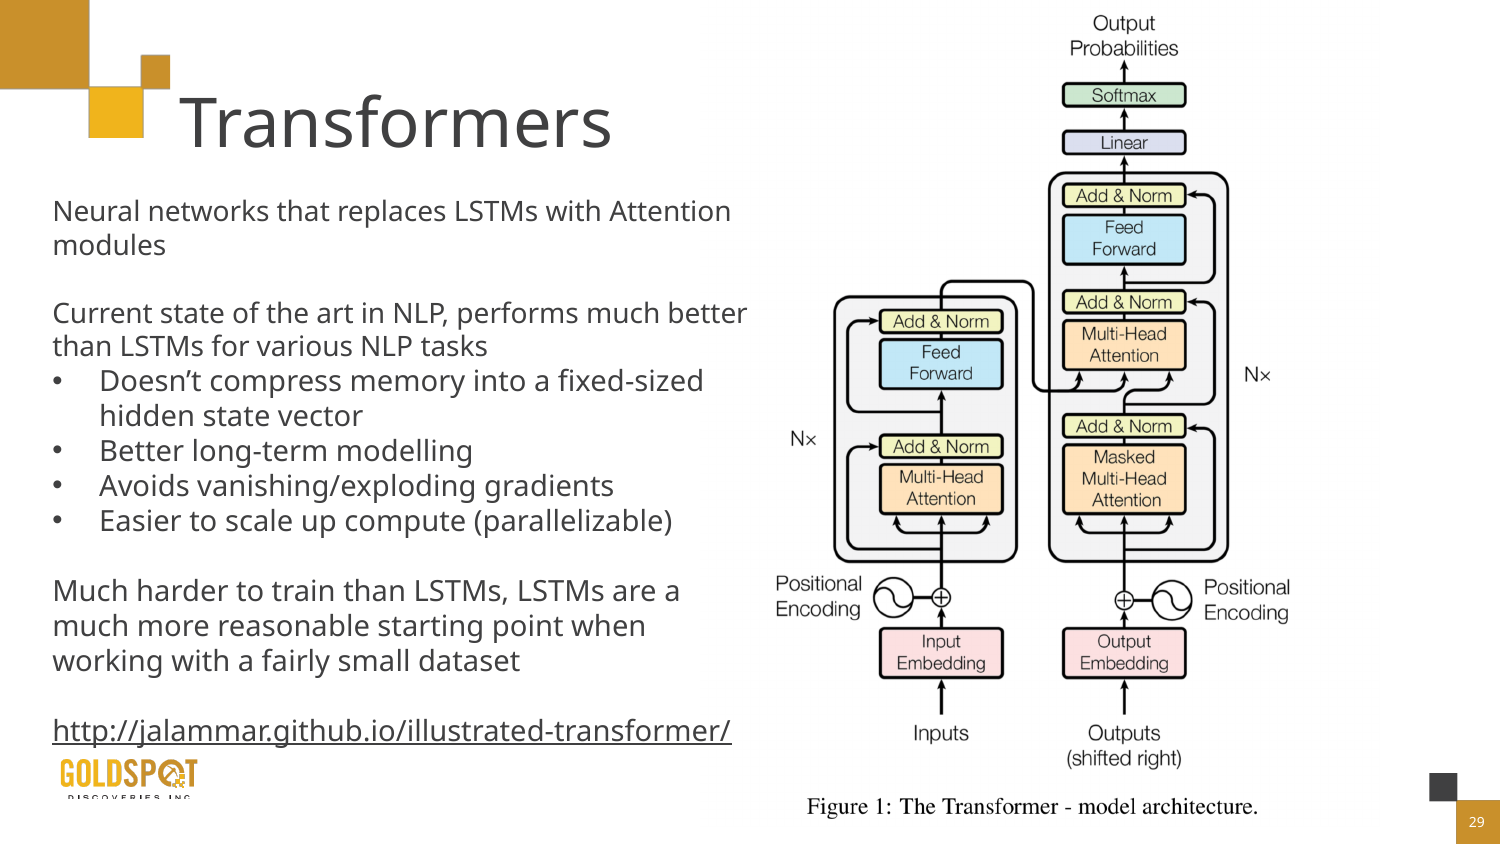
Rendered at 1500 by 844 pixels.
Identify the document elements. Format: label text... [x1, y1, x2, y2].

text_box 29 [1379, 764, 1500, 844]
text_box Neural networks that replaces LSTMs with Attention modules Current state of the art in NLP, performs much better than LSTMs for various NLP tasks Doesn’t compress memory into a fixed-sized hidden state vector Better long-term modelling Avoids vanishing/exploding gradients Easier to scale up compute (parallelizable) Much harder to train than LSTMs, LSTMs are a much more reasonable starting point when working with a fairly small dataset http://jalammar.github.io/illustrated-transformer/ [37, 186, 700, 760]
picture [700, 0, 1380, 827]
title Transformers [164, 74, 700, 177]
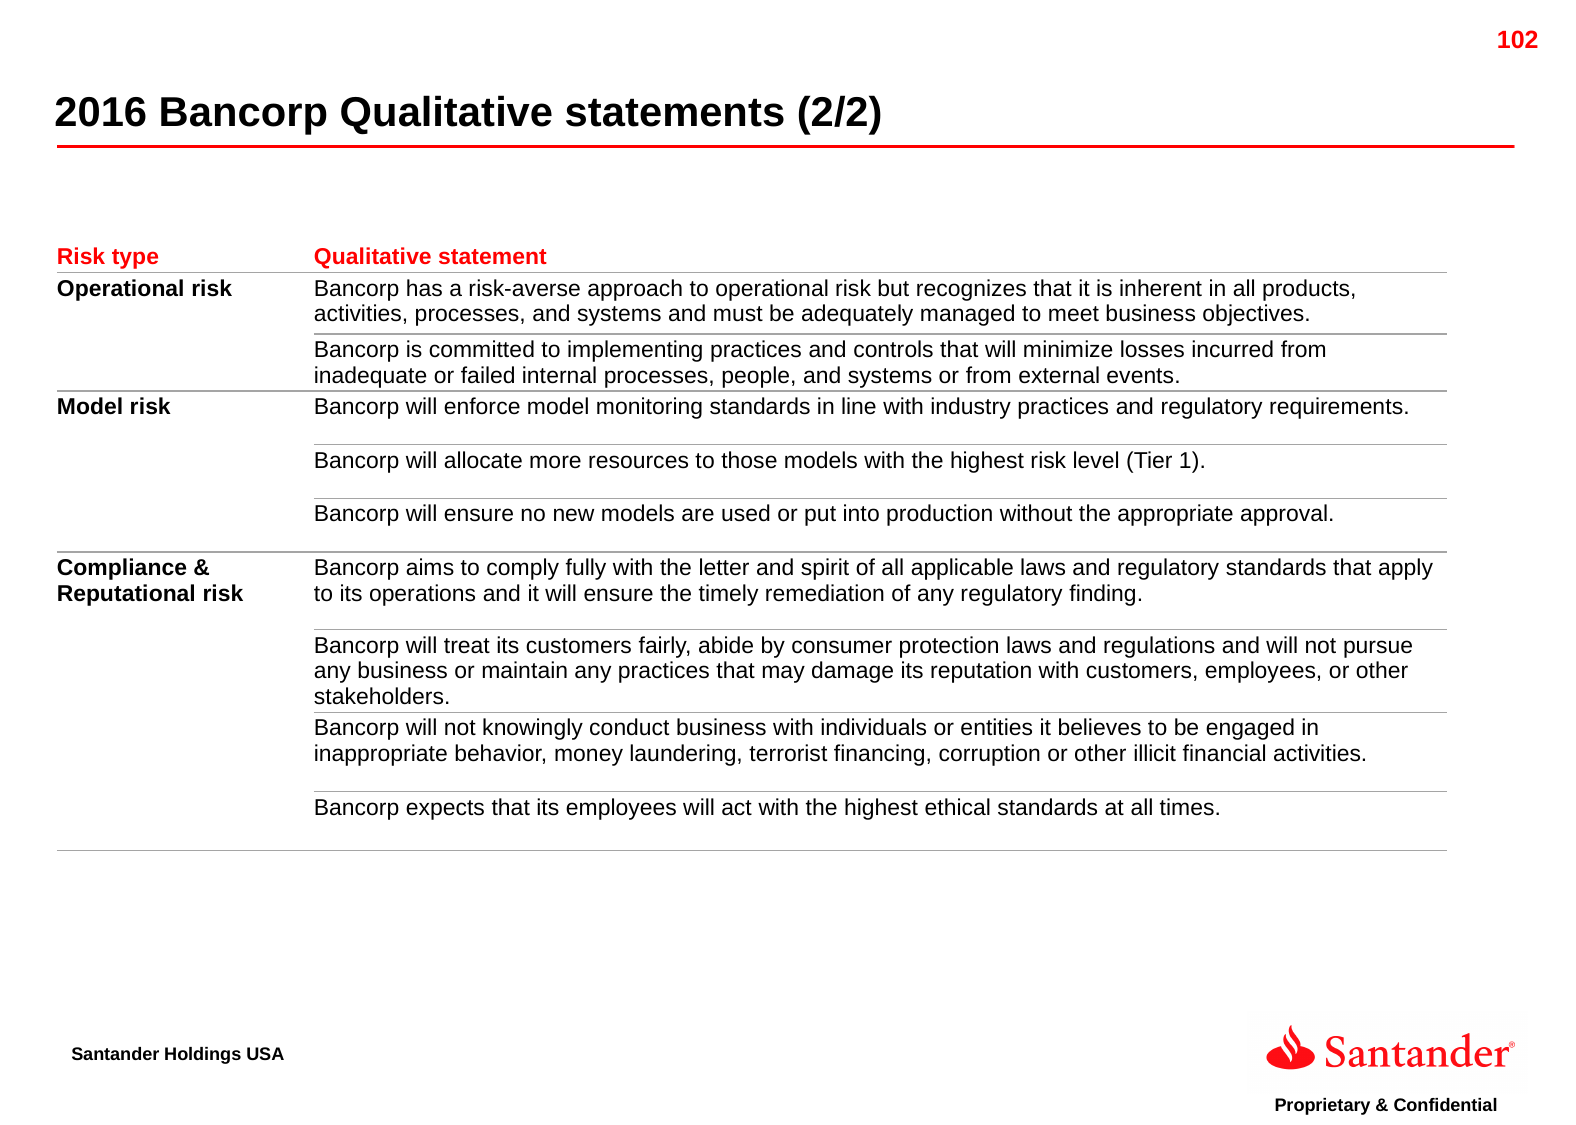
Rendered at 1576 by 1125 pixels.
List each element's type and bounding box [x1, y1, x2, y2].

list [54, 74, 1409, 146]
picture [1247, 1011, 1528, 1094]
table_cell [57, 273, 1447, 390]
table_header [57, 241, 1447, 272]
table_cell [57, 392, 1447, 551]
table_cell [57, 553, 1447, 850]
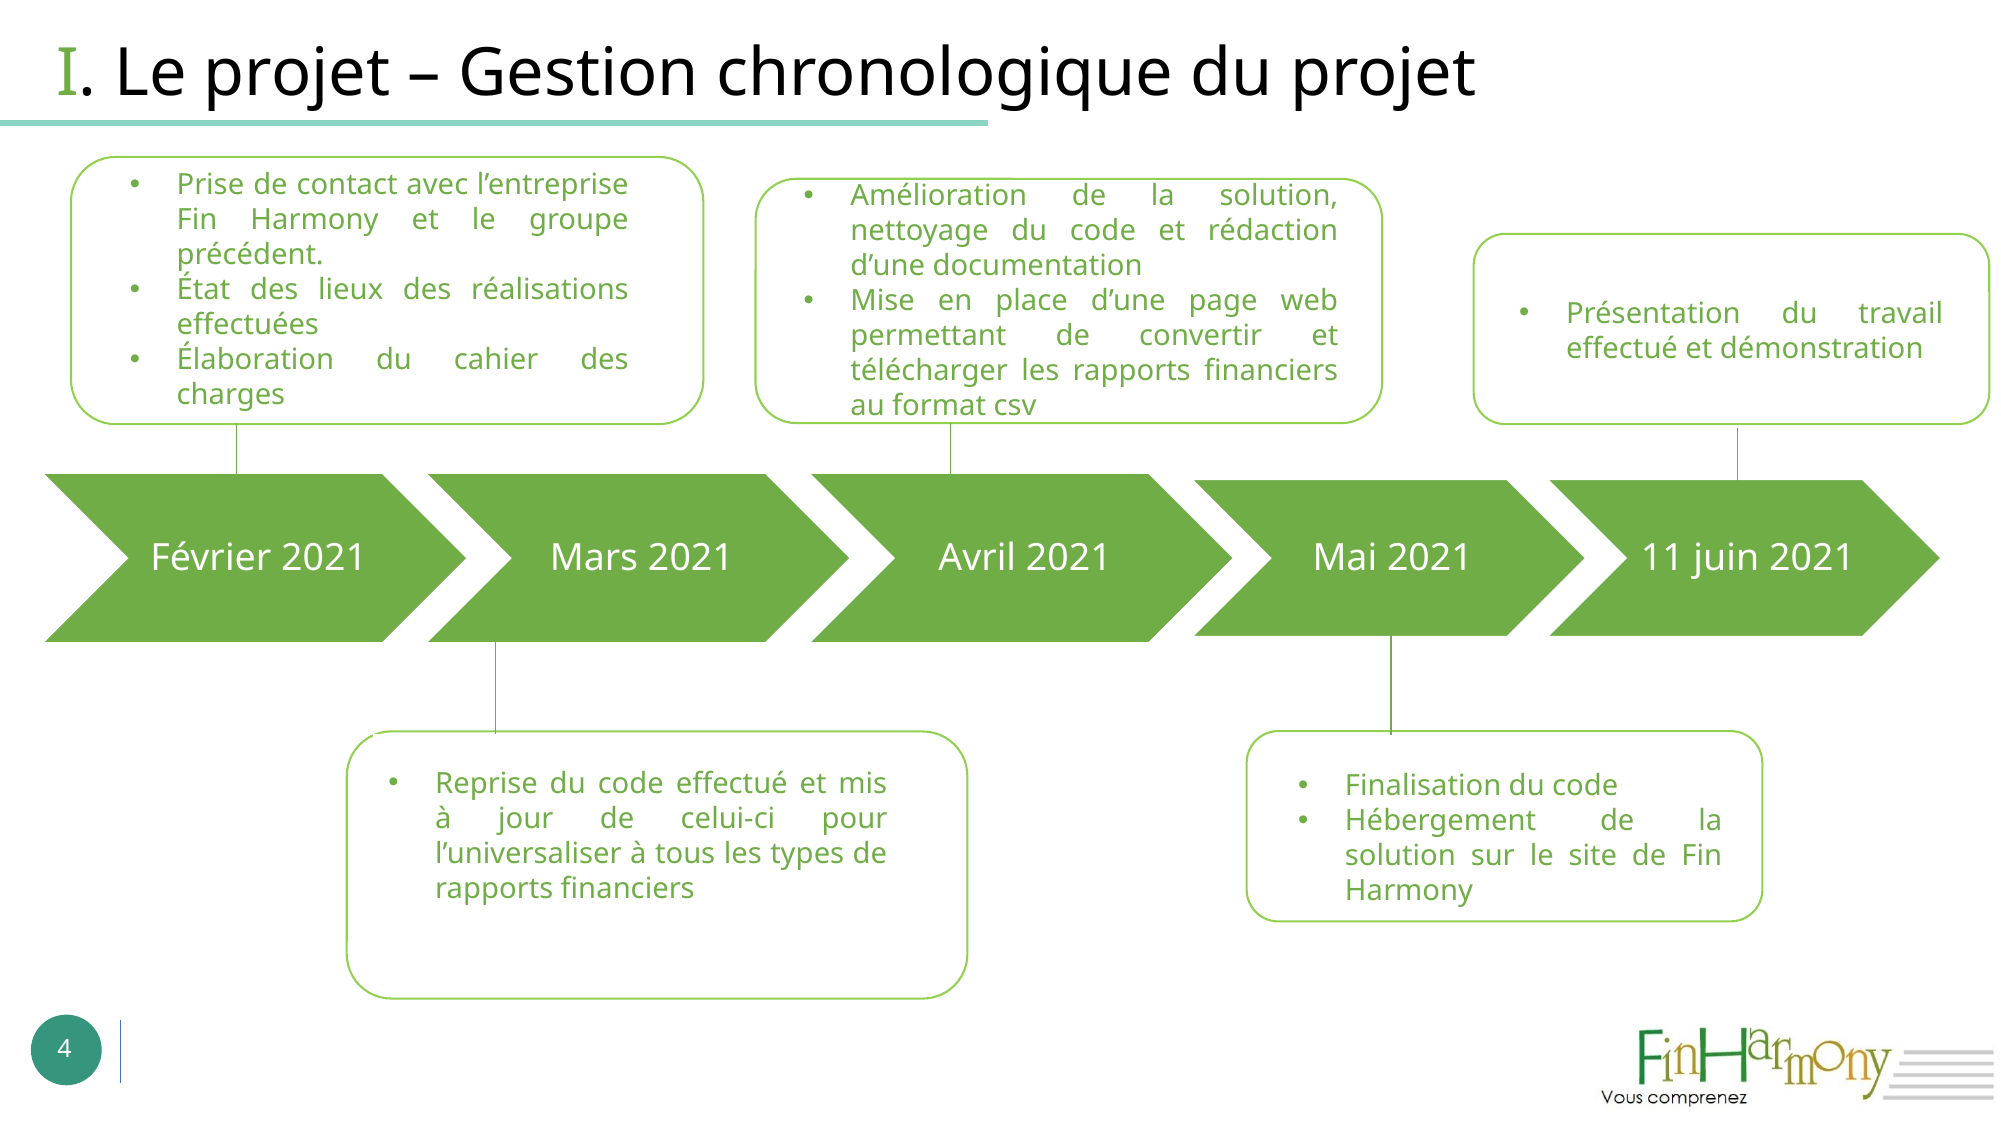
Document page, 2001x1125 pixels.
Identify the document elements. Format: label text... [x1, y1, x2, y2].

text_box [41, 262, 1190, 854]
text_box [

== == ==

--- Requirement ---
Count the lines above with the string "Rendered"; report only that figure.

--- Solution ---
2